### What to work on
The required output is the lines below from the line containing "left knee: (52, 309)" to the line containing "right eye: (101, 66)", inclusive, retyped exactly. No other lines belong in it.

··· Records for processing

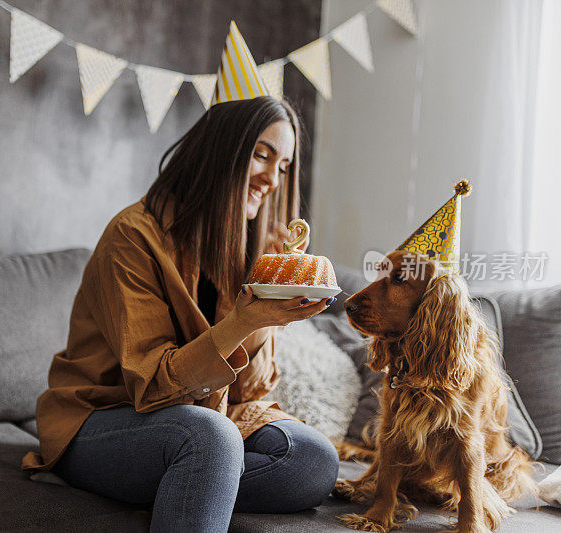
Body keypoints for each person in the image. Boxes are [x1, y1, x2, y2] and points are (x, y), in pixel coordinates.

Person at [21, 96, 340, 532]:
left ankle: (191, 480)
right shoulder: (132, 236)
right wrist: (241, 322)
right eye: (261, 155)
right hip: (102, 418)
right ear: (220, 151)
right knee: (208, 438)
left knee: (313, 460)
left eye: (283, 166)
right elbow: (152, 387)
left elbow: (250, 392)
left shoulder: (248, 249)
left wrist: (265, 318)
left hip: (204, 416)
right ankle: (196, 471)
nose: (272, 179)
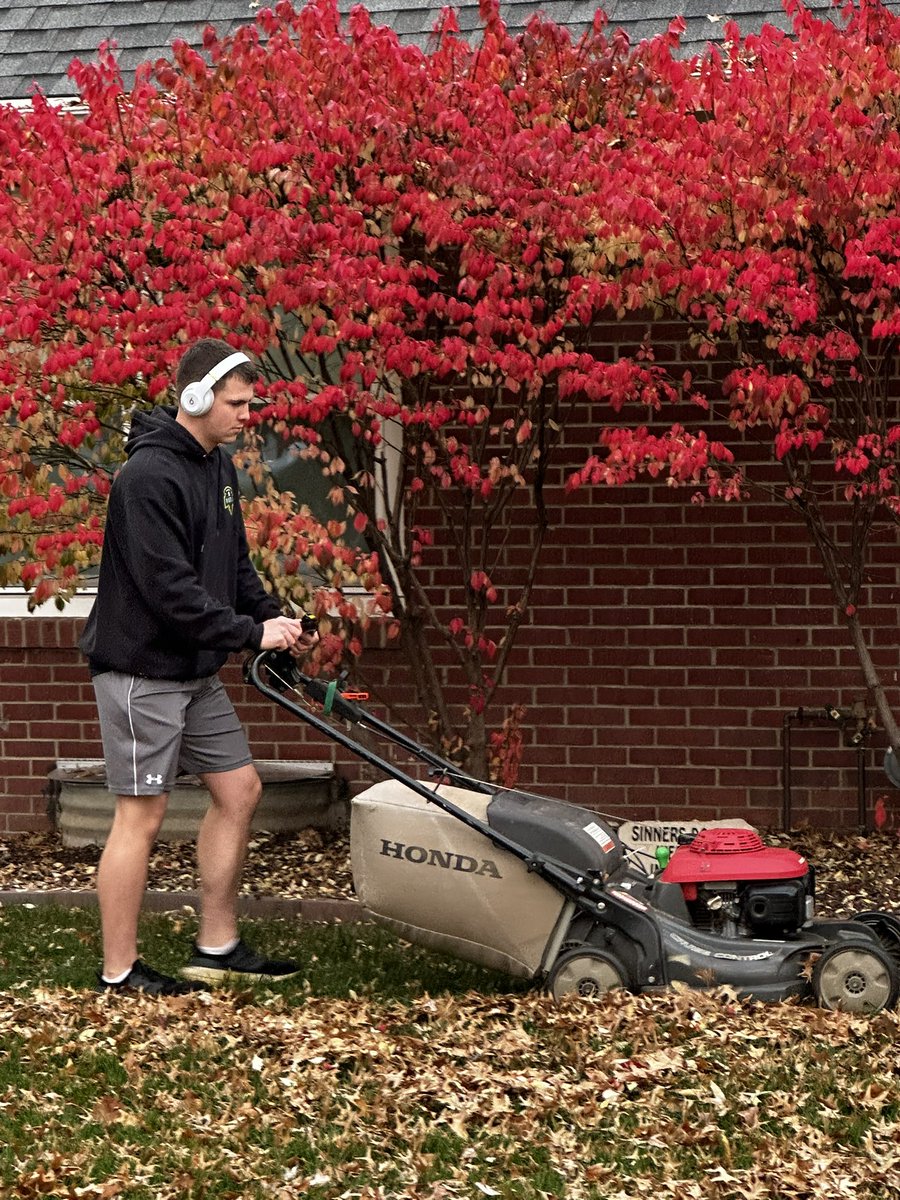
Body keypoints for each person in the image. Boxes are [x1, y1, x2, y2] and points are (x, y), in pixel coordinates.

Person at [79, 337, 316, 996]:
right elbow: (170, 591)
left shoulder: (217, 468)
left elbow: (233, 568)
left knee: (239, 790)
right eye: (236, 403)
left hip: (193, 667)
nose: (247, 415)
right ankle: (119, 974)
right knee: (141, 817)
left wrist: (277, 624)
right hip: (141, 670)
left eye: (249, 403)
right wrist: (248, 633)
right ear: (196, 398)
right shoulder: (147, 477)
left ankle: (216, 945)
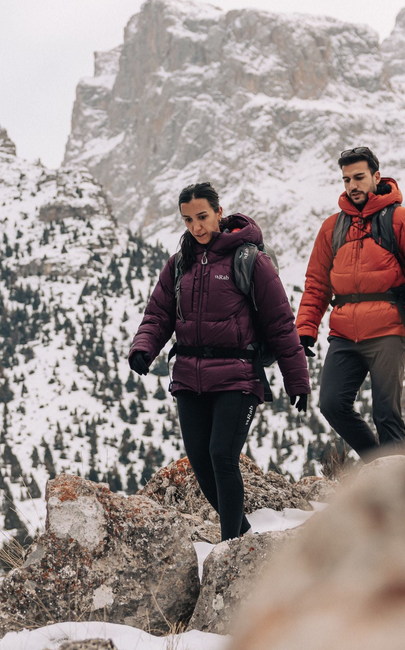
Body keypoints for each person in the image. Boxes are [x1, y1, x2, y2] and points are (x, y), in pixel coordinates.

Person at [128, 182, 310, 542]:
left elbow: (280, 323)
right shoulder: (179, 263)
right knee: (201, 462)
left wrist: (297, 381)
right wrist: (143, 347)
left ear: (219, 212)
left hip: (238, 375)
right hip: (188, 377)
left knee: (222, 456)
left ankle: (229, 549)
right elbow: (159, 314)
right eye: (188, 220)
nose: (196, 227)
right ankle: (242, 536)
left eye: (202, 217)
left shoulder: (250, 261)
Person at [296, 146, 405, 458]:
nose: (352, 185)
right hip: (343, 334)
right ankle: (379, 464)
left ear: (376, 177)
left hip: (388, 331)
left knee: (386, 413)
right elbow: (317, 283)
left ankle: (399, 480)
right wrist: (305, 329)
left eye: (359, 177)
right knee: (332, 404)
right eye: (346, 179)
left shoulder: (402, 220)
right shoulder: (332, 227)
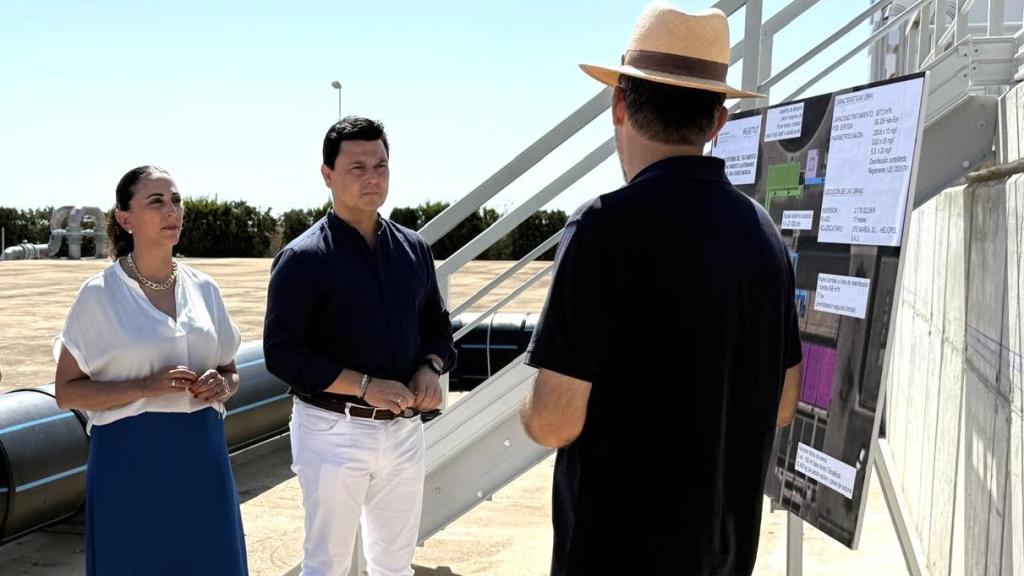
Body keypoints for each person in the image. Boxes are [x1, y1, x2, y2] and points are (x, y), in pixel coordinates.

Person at [519, 4, 803, 575]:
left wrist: (526, 410)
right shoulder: (763, 233)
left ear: (618, 103)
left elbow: (554, 421)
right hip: (723, 556)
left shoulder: (601, 227)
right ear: (718, 120)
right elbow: (784, 402)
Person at [263, 116, 455, 576]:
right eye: (357, 168)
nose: (373, 177)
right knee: (325, 565)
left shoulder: (414, 249)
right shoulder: (302, 258)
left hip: (405, 431)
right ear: (327, 174)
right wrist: (365, 386)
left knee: (395, 565)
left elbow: (438, 326)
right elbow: (282, 354)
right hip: (332, 431)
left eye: (381, 165)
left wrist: (431, 365)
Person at [53, 166, 247, 575]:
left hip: (202, 455)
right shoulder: (98, 295)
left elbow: (231, 372)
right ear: (125, 219)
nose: (171, 210)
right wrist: (146, 386)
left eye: (175, 200)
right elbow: (67, 392)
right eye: (156, 202)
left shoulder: (205, 289)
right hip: (129, 460)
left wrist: (221, 385)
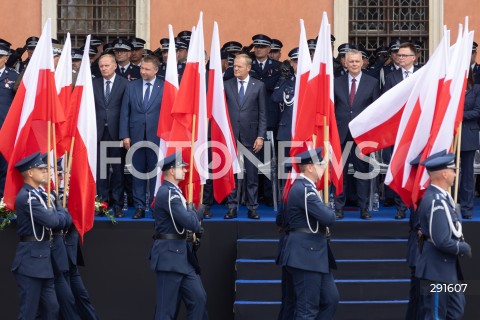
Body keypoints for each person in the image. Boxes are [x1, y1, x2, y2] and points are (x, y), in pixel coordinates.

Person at [280, 147, 339, 319]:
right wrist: (328, 208)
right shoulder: (305, 190)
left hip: (314, 255)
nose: (324, 168)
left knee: (331, 299)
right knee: (307, 310)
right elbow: (329, 218)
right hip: (305, 256)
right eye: (321, 164)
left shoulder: (306, 188)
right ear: (310, 167)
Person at [150, 152, 207, 320]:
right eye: (181, 168)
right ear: (172, 171)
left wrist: (192, 214)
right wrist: (197, 213)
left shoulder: (175, 192)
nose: (184, 170)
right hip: (169, 257)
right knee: (165, 312)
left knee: (199, 299)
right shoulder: (168, 193)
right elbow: (191, 223)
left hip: (182, 257)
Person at [415, 151, 472, 319]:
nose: (455, 174)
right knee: (435, 315)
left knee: (456, 309)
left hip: (447, 271)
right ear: (445, 173)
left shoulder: (443, 198)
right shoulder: (436, 201)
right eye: (453, 170)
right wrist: (462, 247)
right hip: (436, 272)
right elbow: (442, 241)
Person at [11, 152, 67, 319]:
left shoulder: (42, 194)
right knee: (29, 312)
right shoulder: (27, 198)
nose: (45, 172)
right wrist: (59, 213)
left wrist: (58, 213)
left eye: (45, 169)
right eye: (40, 169)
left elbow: (63, 219)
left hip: (43, 259)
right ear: (29, 173)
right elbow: (52, 221)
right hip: (31, 260)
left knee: (52, 309)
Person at [334, 49, 380, 220]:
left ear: (363, 63)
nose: (354, 64)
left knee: (362, 173)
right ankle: (338, 207)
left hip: (362, 134)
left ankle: (363, 208)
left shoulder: (372, 82)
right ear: (345, 63)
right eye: (350, 61)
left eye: (357, 61)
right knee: (340, 173)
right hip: (340, 133)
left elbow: (376, 110)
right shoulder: (335, 82)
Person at [119, 55, 164, 219]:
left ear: (156, 70)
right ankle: (139, 206)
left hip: (157, 136)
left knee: (155, 172)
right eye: (141, 68)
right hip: (135, 135)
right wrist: (125, 135)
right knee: (137, 172)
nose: (143, 71)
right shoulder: (132, 86)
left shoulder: (164, 87)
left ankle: (154, 205)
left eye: (146, 69)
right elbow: (125, 112)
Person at [224, 53, 267, 219]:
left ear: (248, 68)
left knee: (251, 174)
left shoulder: (259, 86)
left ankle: (252, 207)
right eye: (234, 65)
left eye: (239, 66)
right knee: (231, 173)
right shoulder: (227, 85)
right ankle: (232, 207)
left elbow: (263, 113)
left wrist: (261, 136)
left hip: (251, 136)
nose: (235, 68)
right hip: (231, 136)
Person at [382, 42, 420, 219]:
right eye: (399, 55)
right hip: (397, 130)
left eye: (404, 55)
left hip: (417, 128)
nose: (400, 58)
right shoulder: (391, 77)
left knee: (415, 167)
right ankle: (400, 206)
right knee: (398, 166)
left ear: (414, 57)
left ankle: (415, 203)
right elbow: (386, 104)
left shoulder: (422, 74)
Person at [93, 53, 129, 218]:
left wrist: (124, 134)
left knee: (117, 171)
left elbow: (126, 111)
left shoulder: (125, 84)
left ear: (115, 66)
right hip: (99, 134)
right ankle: (102, 203)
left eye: (106, 65)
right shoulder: (94, 84)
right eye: (101, 66)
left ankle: (118, 205)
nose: (103, 68)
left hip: (116, 134)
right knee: (101, 171)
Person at [458, 70, 480, 219]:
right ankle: (449, 203)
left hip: (468, 135)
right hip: (450, 136)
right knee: (447, 172)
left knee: (466, 174)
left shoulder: (476, 88)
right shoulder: (450, 86)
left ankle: (466, 207)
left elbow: (477, 111)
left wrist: (459, 115)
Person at [0, 42, 19, 198]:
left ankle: (3, 202)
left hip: (6, 130)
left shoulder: (13, 76)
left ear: (6, 58)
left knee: (5, 167)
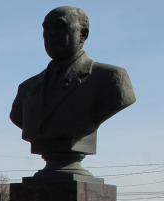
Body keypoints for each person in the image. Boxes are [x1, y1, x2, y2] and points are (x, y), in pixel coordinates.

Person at [9, 7, 135, 159]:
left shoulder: (111, 78)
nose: (51, 33)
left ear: (83, 34)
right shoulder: (26, 89)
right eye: (46, 28)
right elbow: (18, 117)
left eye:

······

### Output of the task
left knee: (52, 309)
Person at [334, 49, 380, 220]:
left ear: (363, 63)
nose: (354, 64)
left knee: (362, 173)
right ankle: (338, 207)
left hip: (362, 134)
left ankle: (363, 208)
left shoulder: (372, 82)
right ear: (345, 63)
right eye: (350, 61)
left eye: (357, 61)
right knee: (340, 173)
right hip: (340, 133)
left elbow: (376, 110)
right shoulder: (335, 82)
Person at [119, 55, 164, 219]:
left ear: (156, 70)
right ankle: (139, 206)
left hip: (157, 136)
left knee: (155, 172)
right eye: (141, 68)
right hip: (135, 135)
right wrist: (125, 135)
right knee: (137, 172)
nose: (143, 71)
right shoulder: (132, 86)
left shoulder: (164, 87)
left ankle: (154, 205)
left eye: (146, 69)
right elbow: (125, 112)
Person at [224, 53, 267, 219]:
left ear: (248, 68)
left knee: (251, 174)
left shoulder: (259, 86)
left ankle: (252, 207)
right eye: (234, 65)
left eye: (239, 66)
right knee: (231, 173)
right shoulder: (227, 85)
right ankle: (232, 207)
left elbow: (263, 113)
left wrist: (261, 136)
left hip: (251, 136)
nose: (235, 68)
right hip: (231, 136)
Person at [382, 42, 420, 219]:
right eye: (399, 55)
right hip: (397, 130)
left eye: (404, 55)
left hip: (417, 128)
nose: (400, 58)
right shoulder: (391, 77)
left knee: (415, 167)
right ankle: (400, 206)
right knee: (398, 166)
left ear: (414, 57)
left ankle: (415, 203)
right elbow: (386, 104)
left shoulder: (422, 74)
Person at [93, 53, 129, 218]:
left wrist: (124, 134)
left knee: (117, 171)
left elbow: (126, 111)
left shoulder: (125, 84)
left ear: (115, 66)
right hip: (99, 134)
right ankle: (102, 203)
left eye: (106, 65)
right shoulder: (94, 84)
right eye: (101, 66)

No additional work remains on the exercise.